Blockchain. It’s a word that gets thrown around a lot when discussing bitcoin and cryptocurrency, but it’s not necessarily one that is well understood.
When the mysterious Satoshi Nakamoto first outlined those concepts in bitcoin’s 2008 white paper, he created a technology that could revolutionize money, data storage, trust and transactions forever. As the hype around bitcoin dies down — slipping from its mid-December highs of nearly $20,000 to a current price of $11,231 — it could be blockchain that outlives the cryptocurrency.
Proponents of blockchain tout its “trustless” structure, which has huge potential for other applications. It has the benefits of decentralization, where you’re not held ransom to a single party, while also removing the need to trust random miners, because the rest of the network has to agree on the updates. Rob Gowers and Jukka Aminoff, academics from Anglia Ruskin University, explained it in an essay published on The Conversation as such:
The beauty of blockchain is that something can be unique and stored digitally with ease, without needing an equivalent in the real world. For example, things like contracts, wills, deeds and share certificates might only require a piece of code stored on the blockchain that represents the exchange. Instead of a trusted intermediary verifying transactions, the computers of the shared network of bitcoin users themselves perform the verification at no cost to those involved in the transaction.
It’s best to think of the blockchain as a distributed ledger, a kind of shared, incorruptible digital record book that keeps track of every transaction. All activity conducted with bitcoin is held in this public record, available for everyone to see. It’s held on computers all over the world, meaning there’s no central server to hack or attack.
When a new transaction is made, it’s written into a block, which is linked to the most recent block and updates the ledger. This means there’s a network-wide consensus about which transactions took place when, and attacking one host would fail to make a change to the network that gets distributed across the board. It also means that once a block is added to the chain, it can never be changed.
In the case of bitcoin, “miners” set computers to work powering this network by verifying transactions on the network, bundling them up, linking it up to the previous block using advanced cryptography, and then trying to solve what’s called the proof-of-work problem. This is to show the amount of work done to find a hash that’s acceptable, and it’s meant to be difficult as a way of showing that the miner used a good amount of processing power.
Their reward for the hard work comes in the form of bitcoins, giving them an incentive to power the blockchain. It’s not the only way to run a blockchain, and it’s been criticized as energy-wasteful, but it helps explain how a blockchain works in practice, and it points to how there are applications far beyond what bitcoin has become.
Blockchain could revolutionize a number of seemingly familiar ideas. Everipedia, which counts Wikipedia co-founder Larry Sanger among its supporters, aims to put an encyclopedia on the blockchain, creating a decentralized repository impervious to blokcing.

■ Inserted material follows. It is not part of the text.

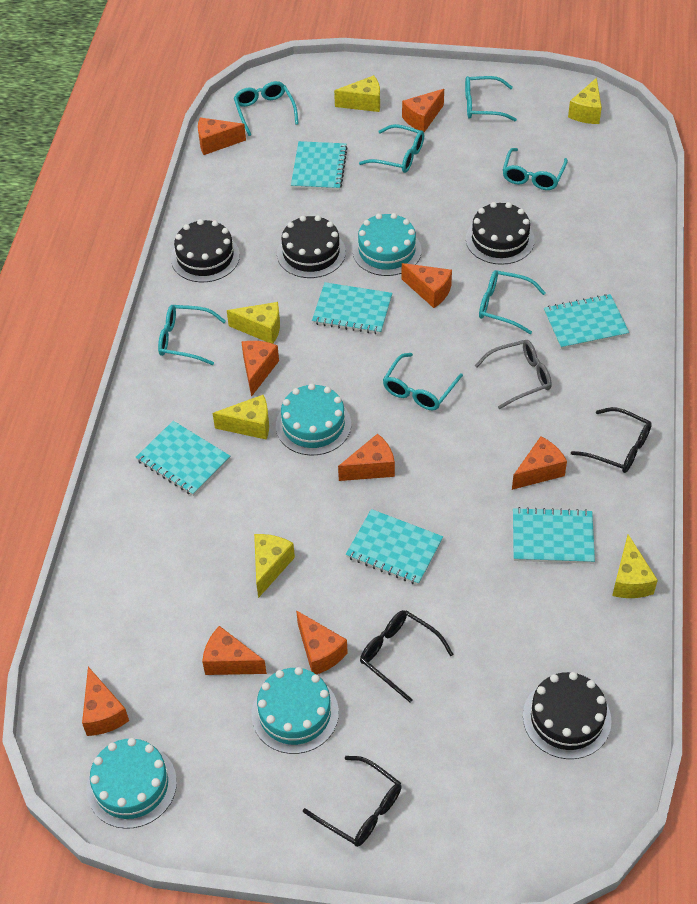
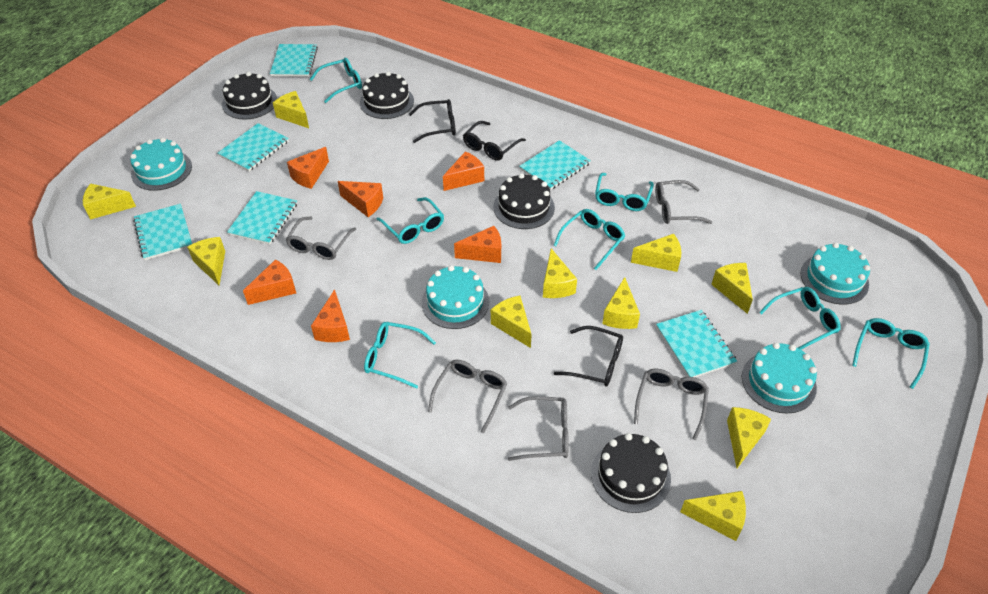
grey glasses: [475,340,552,409] = 1 -> [286,217,356,260] [428,360,507,433] [508,396,569,461] [634,369,709,440] [655,180,712,224] = 5
orange cheese: [82,667,129,736] [198,117,246,155] [202,626,267,675] [241,341,279,397] [296,610,348,674] [338,434,395,481] [402,89,444,132] [402,263,452,308] [512,436,567,490] = 9 -> [243,259,296,305] [287,147,329,189] [311,289,350,342] [338,181,383,217] [443,151,484,191] [454,226,501,263] = 6
yellow cheese: [213,395,269,440] [227,302,280,344] [254,534,295,598] [334,75,380,112] [568,78,602,124] [612,534,658,598] = 6 -> [83,183,136,220] [187,237,225,285] [273,91,309,128] [491,296,532,348] [543,249,577,298] [602,277,640,329] [631,234,681,272] [680,491,746,541] [711,263,753,314] [727,407,771,468] = 10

Siglo enables phone users in developing markets to receive free data allowance exchanged on the blockchain by displaying ads on the phone. ParagonCoin uses the blockchain to store information about cannabis distributors, enabling applications like supply chain tracking to store lab and harvest data.
It’s not just individuals and businesses exploring the potential. Estonia’s e-Residency initiative, which has already signed up over 27,000 people from 143 countries in a virtual form of citizenship since its 2014 launch, also has big plans for blockchain. The system enables members to set up businesses, raise capital and more in a secure government-backed program. Kaspar Korjus, director of the initiative, outlined three possible crypto tokens in December that could benefit e-Residency. One of these, the “identity estcoin,” uses the blockchain to securely verify a user’s identity in online transactions.
Although it could well turn out that Bitcoin’s best days are in the past, blockchain’s time could still yet come.